Forum Replies Created

  • Flooplambada

    March 17, 2006 at 12:29 am in reply to: 100A with a stage mic used a a boom mic

    Its a broad question, but the answer to what i think your question is, is:

    An sm58 on a stick 18 inches above the mouth of a speaker will sound infinitely better than the built in mic from 10 feet away. Pretty much any mic that isnt defective will sound better at 18 inches than the built in mic at 10 feet.

  • Flooplambada

    January 24, 2006 at 3:05 am in reply to: 3D video – old 3D glasses style

    I did 3d anaglyph print/video professionally for a few years. The short answer is that you cant effortlessly create 3d video from 2d video. The long answer is:

    The principles for old anaglyph/polarized 3d are the same as the newfangled lcd-flicker glasses. The 3d is present because there are two different images recorded or created offset from each other. The way to fool your brain into seeing 3d from that is to show a different image to each eye. Then, the same process in your brain that interpolates depth in real life can do the same thing to the two images.
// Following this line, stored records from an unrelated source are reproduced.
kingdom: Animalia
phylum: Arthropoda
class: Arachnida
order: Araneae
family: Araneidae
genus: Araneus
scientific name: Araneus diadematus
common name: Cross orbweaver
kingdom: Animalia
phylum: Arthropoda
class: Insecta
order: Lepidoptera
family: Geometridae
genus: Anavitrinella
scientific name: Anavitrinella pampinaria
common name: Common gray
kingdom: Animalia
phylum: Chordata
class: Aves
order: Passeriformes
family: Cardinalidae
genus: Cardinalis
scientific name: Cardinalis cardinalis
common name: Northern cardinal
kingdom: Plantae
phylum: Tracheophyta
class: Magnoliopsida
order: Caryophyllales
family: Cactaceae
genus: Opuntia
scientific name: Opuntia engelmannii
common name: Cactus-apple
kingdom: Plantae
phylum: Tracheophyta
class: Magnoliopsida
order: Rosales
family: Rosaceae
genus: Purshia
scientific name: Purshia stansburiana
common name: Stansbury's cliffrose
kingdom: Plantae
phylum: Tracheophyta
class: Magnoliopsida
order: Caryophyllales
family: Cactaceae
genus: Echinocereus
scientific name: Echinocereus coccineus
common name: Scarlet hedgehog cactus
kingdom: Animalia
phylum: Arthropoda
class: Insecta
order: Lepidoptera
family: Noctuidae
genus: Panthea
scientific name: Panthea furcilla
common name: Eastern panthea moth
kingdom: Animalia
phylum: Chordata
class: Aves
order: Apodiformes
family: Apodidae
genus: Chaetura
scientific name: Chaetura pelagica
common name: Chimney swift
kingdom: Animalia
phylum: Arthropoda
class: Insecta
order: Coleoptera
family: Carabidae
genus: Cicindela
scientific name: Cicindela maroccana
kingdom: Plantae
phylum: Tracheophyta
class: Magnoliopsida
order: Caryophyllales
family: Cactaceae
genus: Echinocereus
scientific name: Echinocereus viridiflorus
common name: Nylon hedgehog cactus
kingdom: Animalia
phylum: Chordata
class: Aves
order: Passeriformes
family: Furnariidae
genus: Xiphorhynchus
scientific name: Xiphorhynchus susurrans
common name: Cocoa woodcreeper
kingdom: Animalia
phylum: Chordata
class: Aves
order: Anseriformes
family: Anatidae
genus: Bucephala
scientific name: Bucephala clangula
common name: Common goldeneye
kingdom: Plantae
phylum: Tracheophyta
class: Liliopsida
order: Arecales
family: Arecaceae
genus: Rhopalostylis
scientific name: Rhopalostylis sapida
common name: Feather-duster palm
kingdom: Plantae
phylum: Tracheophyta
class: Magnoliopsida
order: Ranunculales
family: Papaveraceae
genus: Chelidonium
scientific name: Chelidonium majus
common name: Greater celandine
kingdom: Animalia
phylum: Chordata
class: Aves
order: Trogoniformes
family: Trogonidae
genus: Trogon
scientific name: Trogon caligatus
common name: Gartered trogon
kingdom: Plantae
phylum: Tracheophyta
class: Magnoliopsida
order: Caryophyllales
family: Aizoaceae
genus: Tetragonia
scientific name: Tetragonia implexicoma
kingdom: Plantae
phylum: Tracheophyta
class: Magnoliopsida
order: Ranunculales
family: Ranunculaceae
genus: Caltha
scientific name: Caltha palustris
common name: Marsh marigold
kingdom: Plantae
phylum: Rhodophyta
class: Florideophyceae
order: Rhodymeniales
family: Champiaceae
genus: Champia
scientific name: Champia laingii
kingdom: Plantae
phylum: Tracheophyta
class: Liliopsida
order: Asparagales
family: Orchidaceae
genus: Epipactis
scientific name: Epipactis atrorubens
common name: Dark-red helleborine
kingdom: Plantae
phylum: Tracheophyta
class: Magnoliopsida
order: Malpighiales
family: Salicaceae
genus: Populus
    The old method was to process two black and white films, then burn one as red and one as blue/green onto a final plate. when it is projected back as this blurry mess, the 3d glasses filter out all but that color entering that eye, and therefore you only see one image per eye. viola. 3d perception.

    The polarizing method used two projectors, each with a polarizer over the lens at 90 degrees from each other, matching the polarization of the two eyes of the 3d glasses you’d watch. Using this method you were able to have full color images. Also, you could take your glasses off and the screen would be a bit blurry, but not a rainbow.

    So, the process of creating 3d anaglyph in after effects is pretty simple. After shooting video with 2 cameras side by side, you take one of your cameras footage and replace the red channel with the red channel from the other camera. Viola. as long as you replace the channel to match the glasses you are using, you’ll now have full anaglyph 3d. The anaglyph plugin (3d glasses) for after effects just does that for you. It has nothing to do with actual 3d creation. it just allows you to easily merge the channels from two video sources into one anaglylph image.

    NOW… lets talk about creating 3d from 2d when there arent 2 handy stereo sources handy.

    Most of anaglyph 3d is broad strokes. You notice the big changes more than small ones. As a result, if you put one or two 3d offsets into an image, the viewer will see a lot more 3d than is really there.

    So, if you can take the footage and add an element into the image (a fake foreground image, a cut out window revealing a different layer, text on the screen, etc), then you can create a 3d seperation from the video plate and give the 2d video a 3d “depth”. You could even create the front archway of a theater and have that floating in front of the screen and have the 2d footage “behind” it in 3d space and give a 3d perspective to look at.

    The easiest way to do this is to create a full composition with all the elements in it where they belong, then duplicate this composition. Name one “left” and one “right”. The 3d illusion comes from the differences between the images for each eye. When things converge (right moves left, left moves right) then they appear to come out of screen level and towards the audience. When they diverge (left moves left, right moves right) that object is pushed back in 3d space. You dont have to move both the left and right object though. If you move an object in the right composition to the right, that object will be diverged relative to the same object in the left comp and will move “back” in space. keep in mind that it is much easier for the eyes to resolve a deep diverge than converge.

    It probably sounds confusing, but it really isnt. As long as this is for a short bit of a video, you can do killer 3d tricks to wow an audience without spending a fortune. The best thing you can do is grab a pair of 3d glasses and the 3d glasses plugin in ae (maybe only in the production version?). Make a layered comp, duplicate it, then bring those two comps into a third comp where you apply the 3d glasses plugin to a setting appropriate for the glasses you have. now, go into one of the comps and move an object left/right (NOT up/down) and go back and see how it has changed in 3d space. You can have moving objects converging on a point and appear to be flying from far away to up close.

    The warnings:
    1.Dont take an object that is layered on top of another and push it into 3d space behind the other. your brain cant resolve something being in front of and behind at the same time and it will just give you a headache.

    2. Go back into the frame or forward. dont try to do both. it seems cool, but it can easily nauseate the audience.

    3. 3d anaglyph space as described is unrelated to scale of an object. You can have an object converging and it will appear to be coming towards you in “depth” but since it wont be scaling (unless you scale it), it will also appear to be shrinking as it comes “forward”. In reality it s just staying the same size and its relative depth is moving… much like when they do that trick in movies where you zoom out while dollying in so the person stays the same but the background zooms.

    anyways, I hope that helped. i think 3d video is an underused gimmick. every audience we’ve used it on has loved it. We even had a product rollout with all the speaker support in 3d for a laminate company. It turned out great.

    ok, one last thought. if what you wanted was the “look” of a 3d movie for a person watching the video without glasses? just offset the red channel a bit to the side. viola. hehe.